**YOUR INSTRUCTIONS:**
Which of the lines in the data mention the string "Example"? List them all.

**Dataset entries:**
★ ★ ★ ★
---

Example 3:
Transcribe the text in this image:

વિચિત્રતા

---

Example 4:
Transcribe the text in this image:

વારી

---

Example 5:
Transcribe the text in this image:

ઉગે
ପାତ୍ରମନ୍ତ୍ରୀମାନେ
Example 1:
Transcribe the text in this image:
★ ★ ★ ★
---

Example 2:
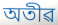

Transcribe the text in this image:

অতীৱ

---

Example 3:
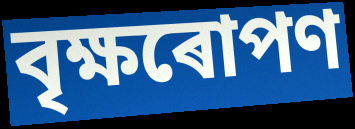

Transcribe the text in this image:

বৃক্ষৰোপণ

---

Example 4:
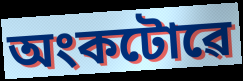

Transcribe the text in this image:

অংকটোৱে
★ ★ ★ ★
**SOLUTION FOR THIS PROBLEM:**
Example 3:
Example 4:
Example 5:
Example 1:
Example 2:
Example 3:
Example 4:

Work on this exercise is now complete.